Outre la conversion des navires aux carburants à faible teneur en carbone, le programme de mobilité néerlandais explore également des aspects tels que le soutage de carburant le long des fleuves européens pour permettre aux navires de se ravitailler régulièrement en cours de route. Cela est important pour maximiser la capacité de fret, car la densité énergétique plus faible de l’hydrogène par rapport au diesel signifie qu’il occupera plus d’espace de stockage physique à bord.
Réglementation et classification
Comme pour une grande partie de la transition énergétique, les cadres régissant les carburants alternatifs tels que l’hydrogène sont encore balbutiants.
M. Brix rappelle que l’UE travaille actuellement sur la réglementation afin de concrétiser sa vision d’un système de transport fluvial sans carbone en Europe. De même, le Bureau Veritas, qui classe et certifie les navires à des fins d’assurance, n’a publié que récemment ses premières règles de classification pour les navires alimentés à l’hydrogène. Ces règles comprennent des exigences de sécurité pour la gestion de l’inflammabilité de l’hydrogène et des besoins particuliers en matière de stockage.
La création de ces cadres réglementaires sera essentielle pour garantir aux armateurs qu’ils prennent les bonnes décisions lorsqu’il s’agit de protéger leurs navires pour l’avenir.
Pour soutenir les armateurs dans cette transition, des programmes gouvernementaux, comme celui des Pays-Bas, jouent un rôle clé en finançant le développement et l’installation de moteurs à hydrogène.
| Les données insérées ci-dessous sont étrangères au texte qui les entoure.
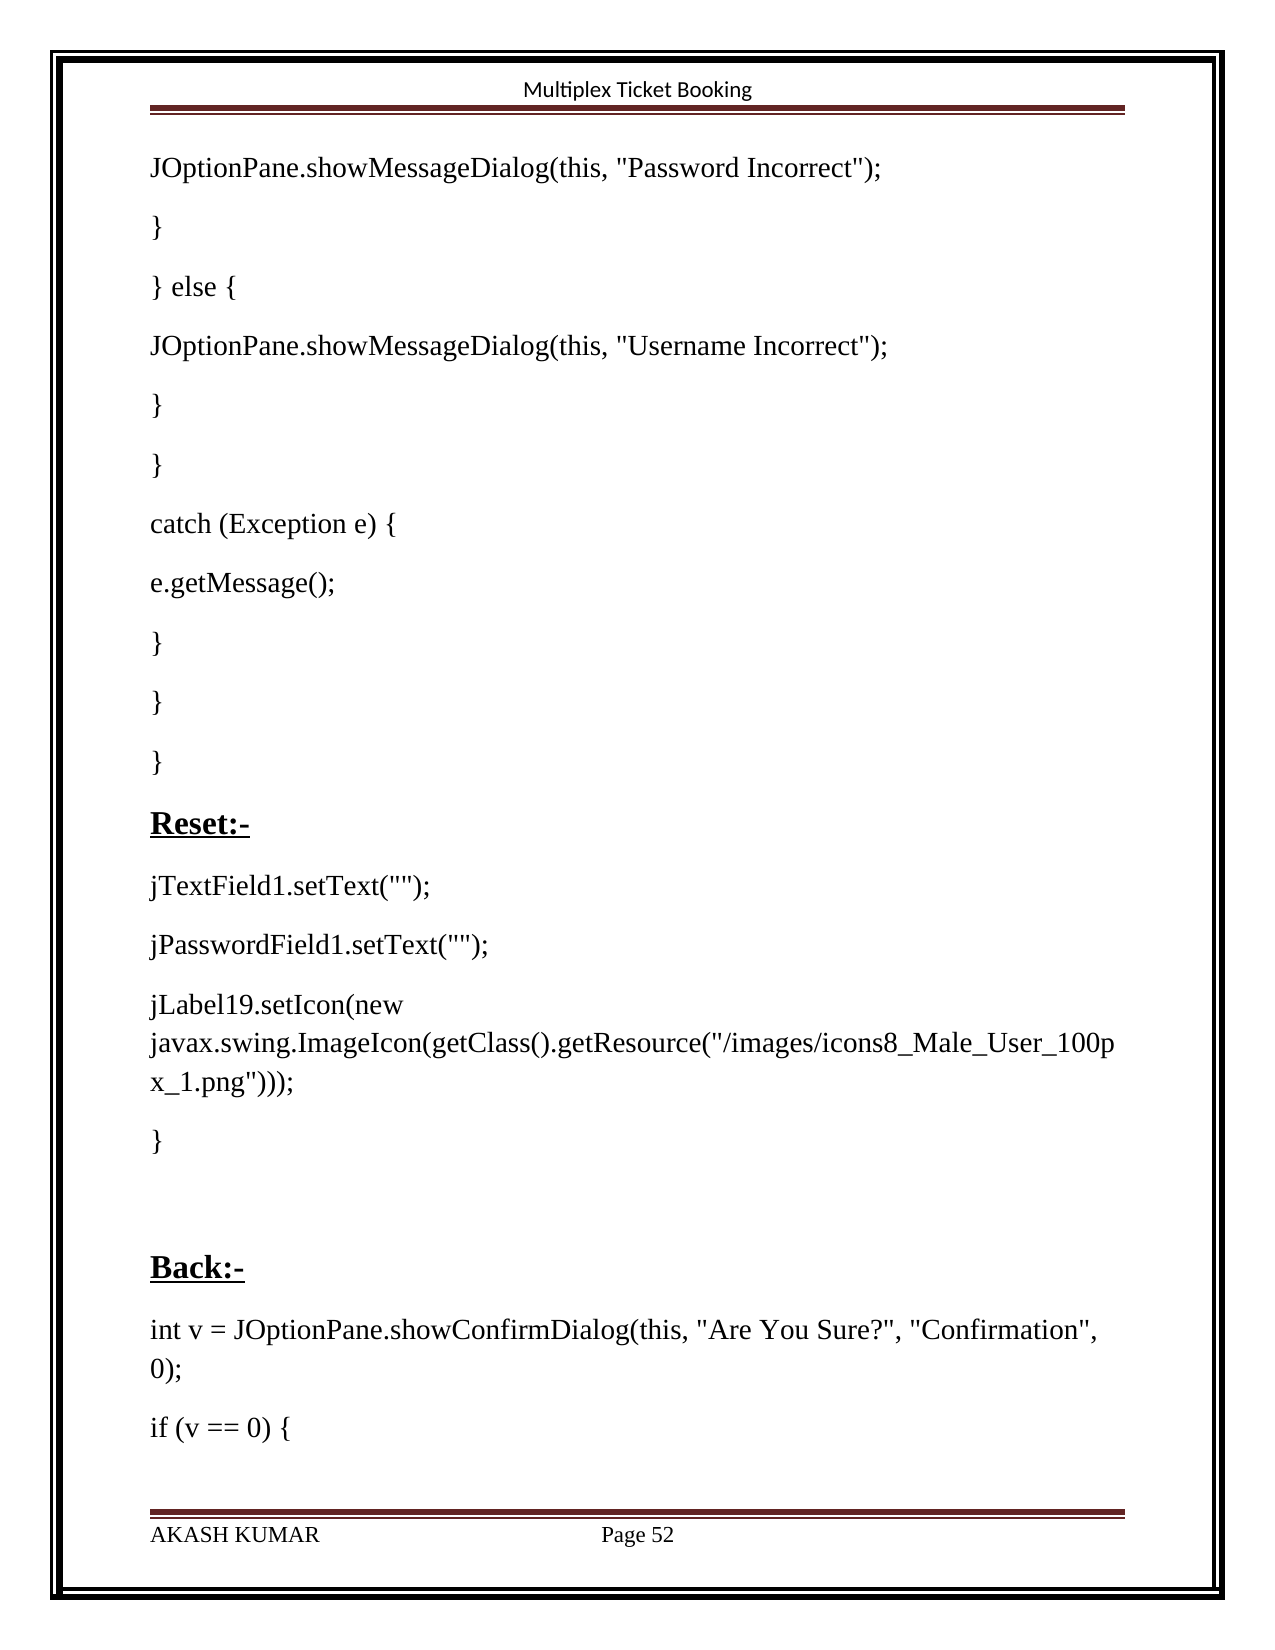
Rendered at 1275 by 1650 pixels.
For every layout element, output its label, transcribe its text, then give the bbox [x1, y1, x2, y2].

text catch (Exception e) { [150, 506, 1125, 540]
text } [150, 209, 1125, 243]
text jTextField1.setText(""); [150, 868, 1125, 902]
text } [150, 744, 1125, 777]
text e.getMessage(); [150, 566, 1125, 599]
text int v = JOptionPane.showConfirmDialog(this, "Are You Sure?", "Confirmation", 0); [150, 1312, 1125, 1384]
text } [150, 387, 1125, 421]
text JOptionPane.showMessageDialog(this, "Password Incorrect"); [150, 150, 1125, 183]
text if (v == 0) { [150, 1410, 1125, 1444]
text jLabel19.setIcon(new javax.swing.ImageIcon(getClass().getResource("/images/icons8_Male_User_100px_1.png"))); [150, 987, 1125, 1097]
text } [150, 1123, 1125, 1157]
text } [150, 684, 1125, 718]
text } [150, 625, 1125, 658]
text } else { [150, 269, 1125, 302]
text JOptionPane.showMessageDialog(this, "Username Incorrect"); [150, 328, 1125, 362]
text jPasswordField1.setText(""); [150, 927, 1125, 961]
text } [150, 447, 1125, 480]
text Reset:- [150, 803, 1125, 841]
text Back:- [150, 1247, 1125, 1286]
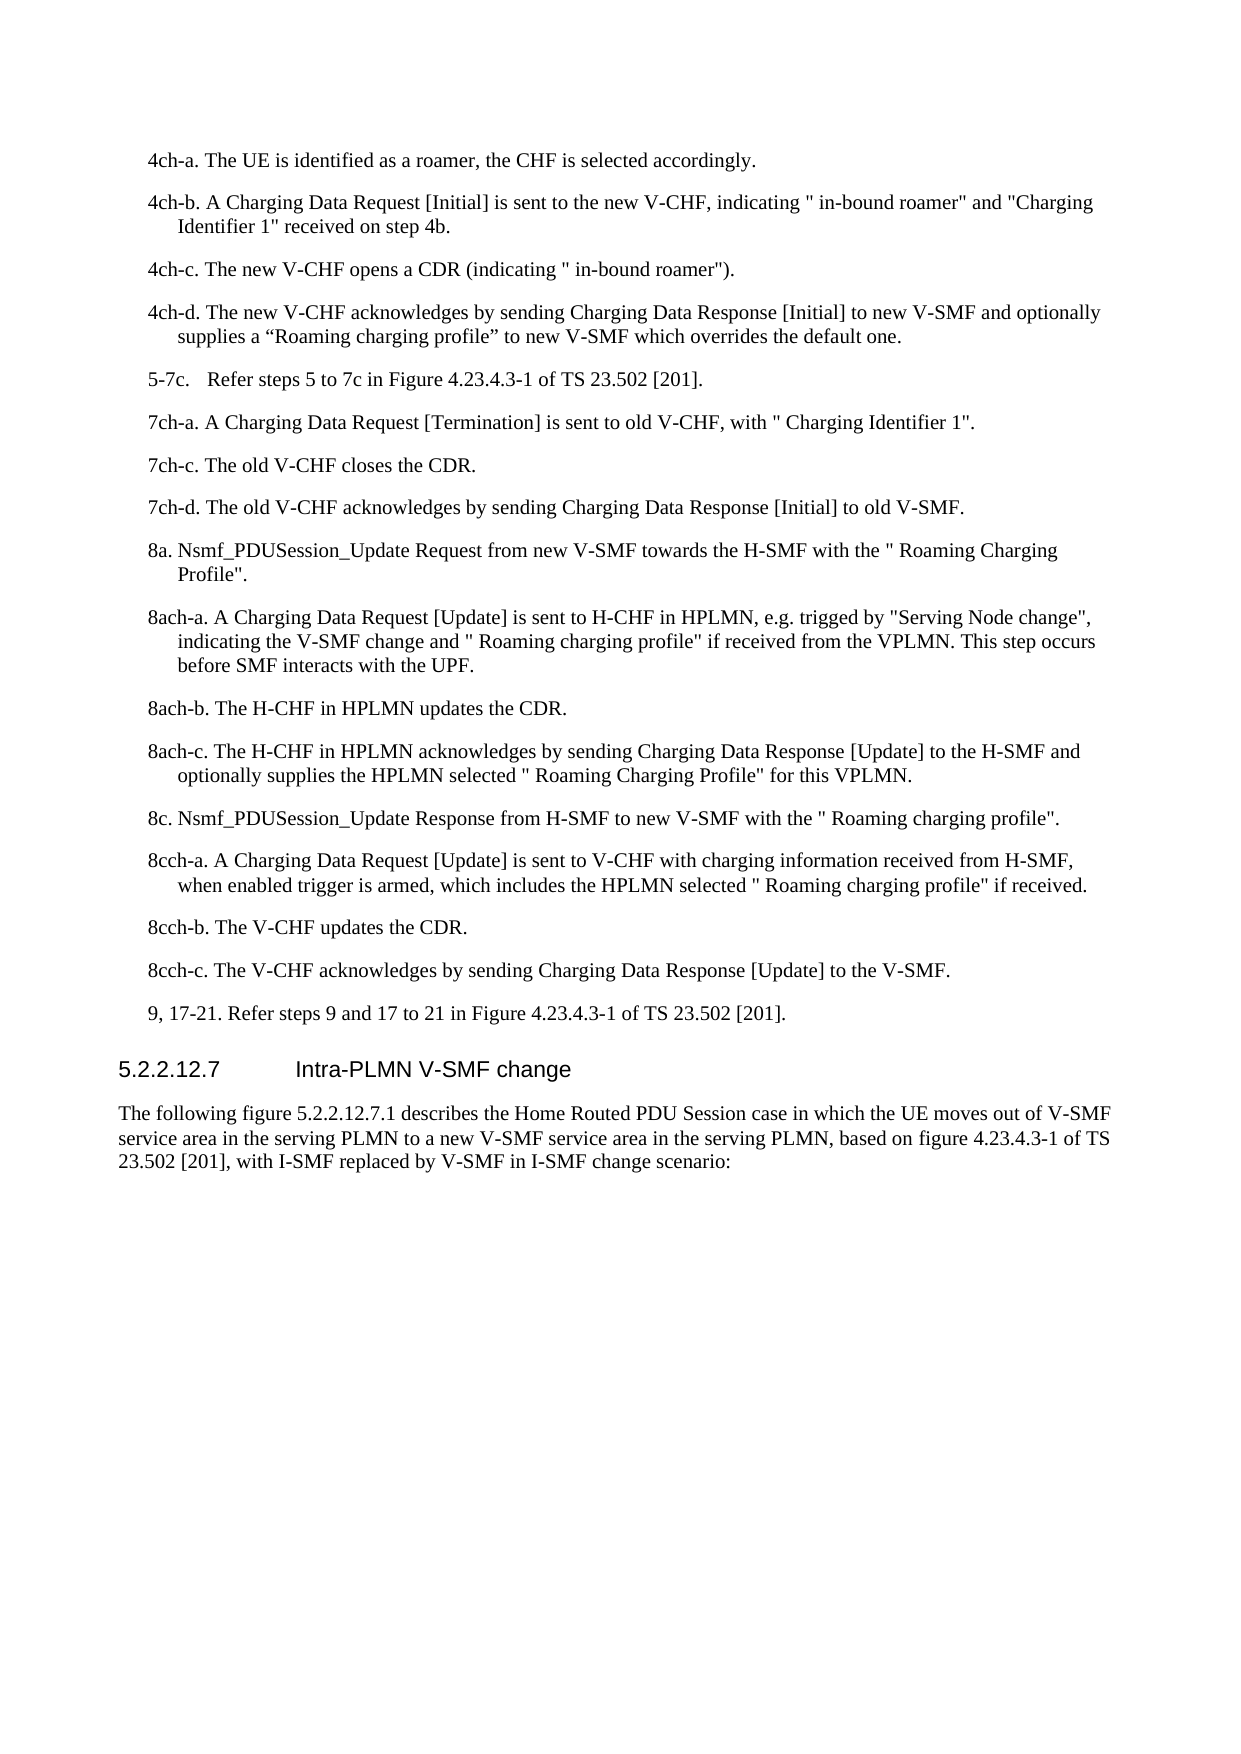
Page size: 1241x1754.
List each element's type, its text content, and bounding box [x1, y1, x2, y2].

text 8cch-c. The V-CHF acknowledges by sending Charging Data Response [Update] to the V-SMF. [148, 958, 1122, 982]
text 8cch-b. The V-CHF updates the CDR. [148, 915, 1122, 939]
text 4ch-a. The UE is identified as a roamer, the CHF is selected accordingly. [148, 147, 1122, 172]
text 8cch-a. A Charging Data Request [Update] is sent to V-CHF with charging information received from H-SMF, when enabled trigger is armed, which includes the HPLMN selected " Roaming charging profile" if received. [148, 848, 1122, 897]
text 4ch-c. The new V-CHF opens a CDR (indicating " in-bound roamer"). [148, 257, 1122, 281]
text 8c. Nsmf_PDUSession_Update Response from H-SMF to new V-SMF with the " Roaming charging profile". [148, 806, 1122, 830]
text 5-7c. Refer steps 5 to 7c in Figure 4.23.4.3-1 of TS 23.502 [201]. [148, 367, 1122, 391]
text 8ach-c. The H-CHF in HPLMN acknowledges by sending Charging Data Response [Update] to the H-SMF and optionally supplies the HPLMN selected " Roaming Charging Profile" for this VPLMN. [148, 739, 1122, 787]
text 8ach-a. A Charging Data Request [Update] is sent to H-CHF in HPLMN, e.g. trigged by "Serving Node change", indicating the V-SMF change and " Roaming charging profile" if received from the VPLMN. This step occurs before SMF interacts with the UPF. [148, 605, 1122, 677]
text 4ch-d. The new V-CHF acknowledges by sending Charging Data Response [Initial] to new V-SMF and optionally supplies a “Roaming charging profile” to new V-SMF which overrides the default one. [148, 300, 1122, 348]
text 7ch-c. The old V-CHF closes the CDR. [148, 452, 1122, 477]
text The following figure 5.2.2.12.7.1 describes the Home Routed PDU Session case in which the UE moves out of V-SMF service area in the serving PLMN to a new V-SMF service area in the serving PLMN, based on figure 4.23.4.3-1 of TS 23.502 [201], with I-SMF replaced by V-SMF in I-SMF change scenario: [118, 1101, 1122, 1173]
text 8ach-b. The H-CHF in HPLMN updates the CDR. [148, 696, 1122, 720]
text 9, 17-21. Refer steps 9 and 17 to 21 in Figure 4.23.4.3-1 of TS 23.502 [201]. [148, 1001, 1122, 1025]
text 8a. Nsmf_PDUSession_Update Request from new V-SMF towards the H-SMF with the " Roaming Charging Profile". [148, 538, 1122, 586]
text 7ch-a. A Charging Data Request [Termination] is sent to old V-CHF, with " Charging Identifier 1". [148, 410, 1122, 434]
text 4ch-b. A Charging Data Request [Initial] is sent to the new V-CHF, indicating " in-bound roamer" and "Charging Identifier 1" received on step 4b. [148, 190, 1122, 238]
subtitle 5.2.2.12.7 Intra-PLMN V-SMF change [118, 1056, 1122, 1083]
text 7ch-d. The old V-CHF acknowledges by sending Charging Data Response [Initial] to old V-SMF. [148, 495, 1122, 519]
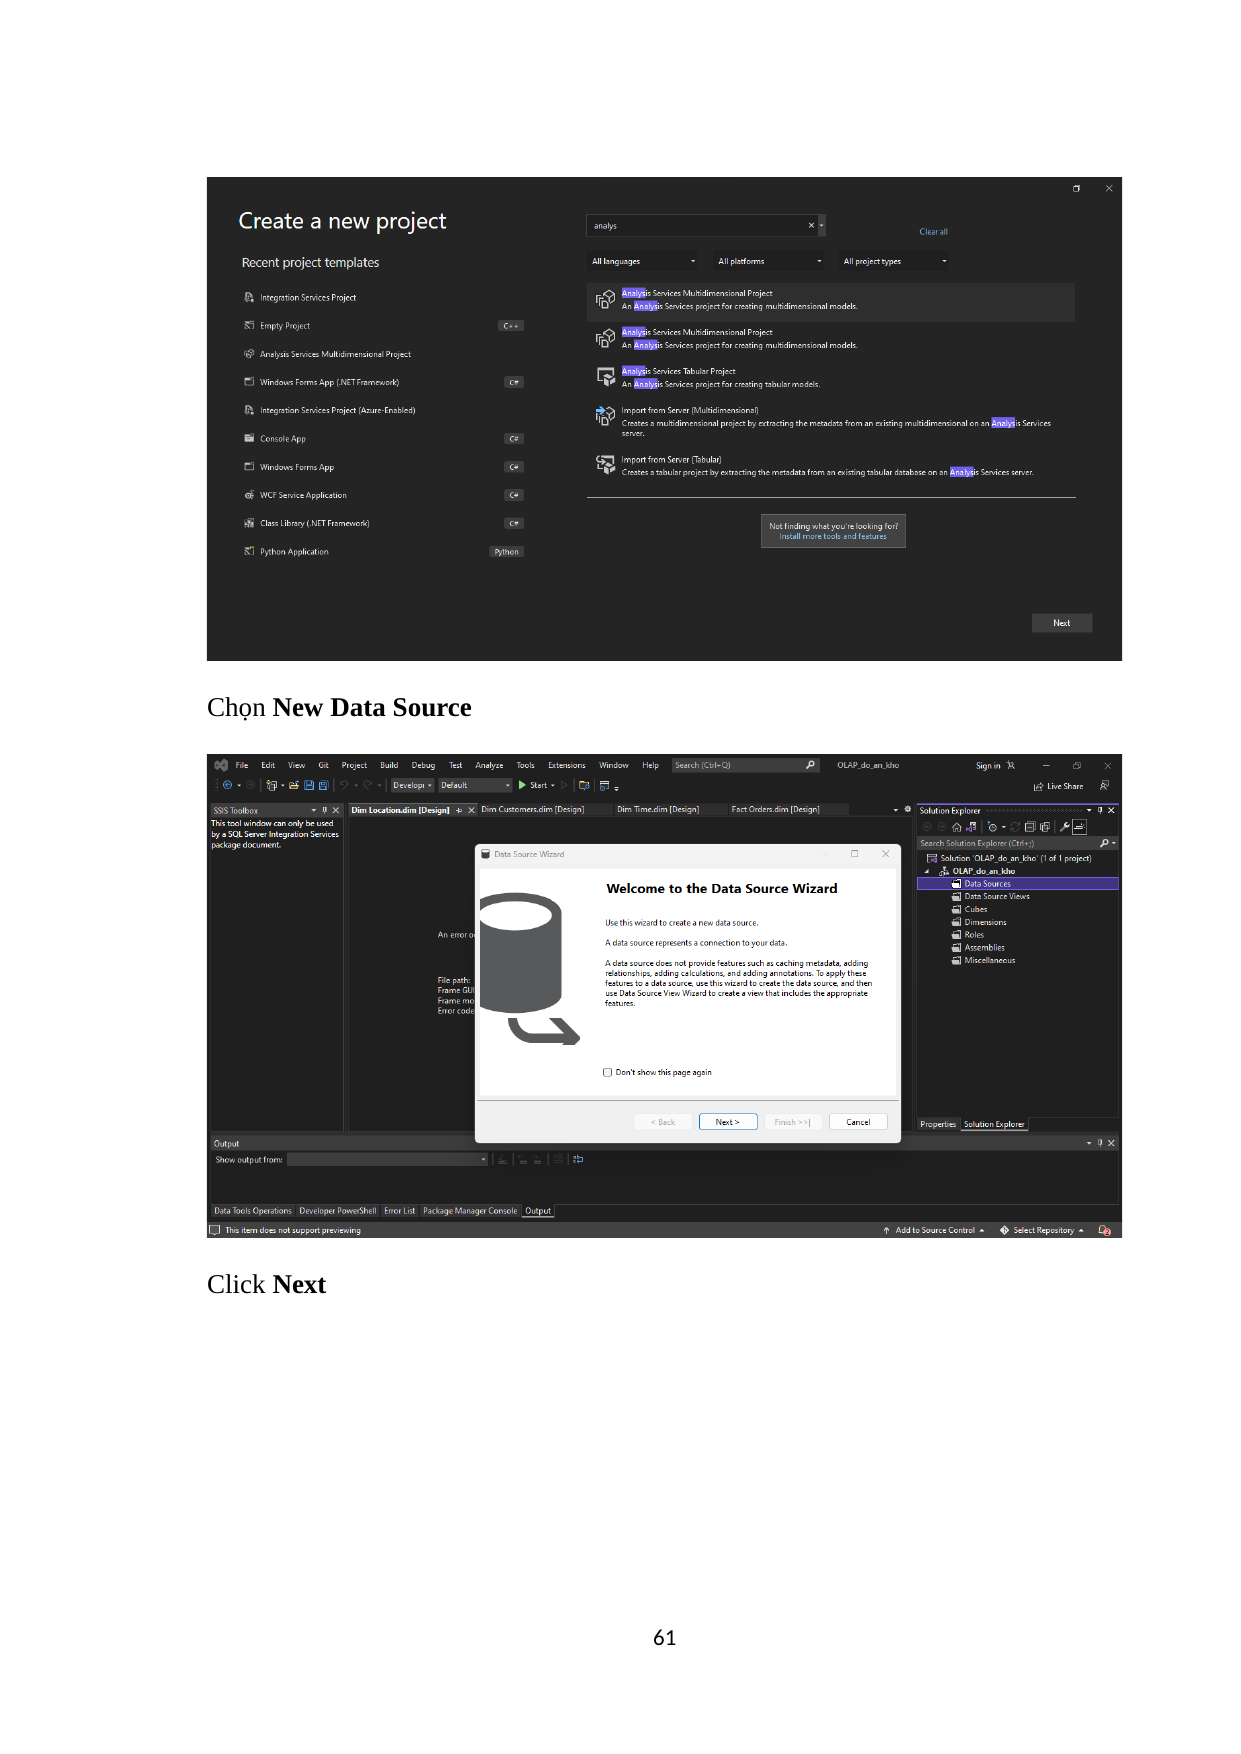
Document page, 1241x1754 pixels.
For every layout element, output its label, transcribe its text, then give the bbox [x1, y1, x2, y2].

text Click Next [207, 1268, 1122, 1299]
picture [206, 754, 1123, 1238]
text Chọn New Data Source [207, 691, 1122, 722]
picture [206, 177, 1123, 661]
Ces initiatives, couplées à la mise en place de cadres réglementaires par l’UE et des organismes de classification comme le Bureau Veritas, sont essentielles pour préparer le secteur à un avenir sans carbone.
La transition vers l’hydrogène dans le transport fluvial européen est à la fois une opportunité et un défi. Avec le bon soutien, les voies navigables du continent pourraient devenir un modèle de transport durable, contribuant ainsi à l’objectif global de décarbonisation de la société. La route est tracée, mais la collaboration de tous les acteurs sera déterminante pour réussir cette transformation verte.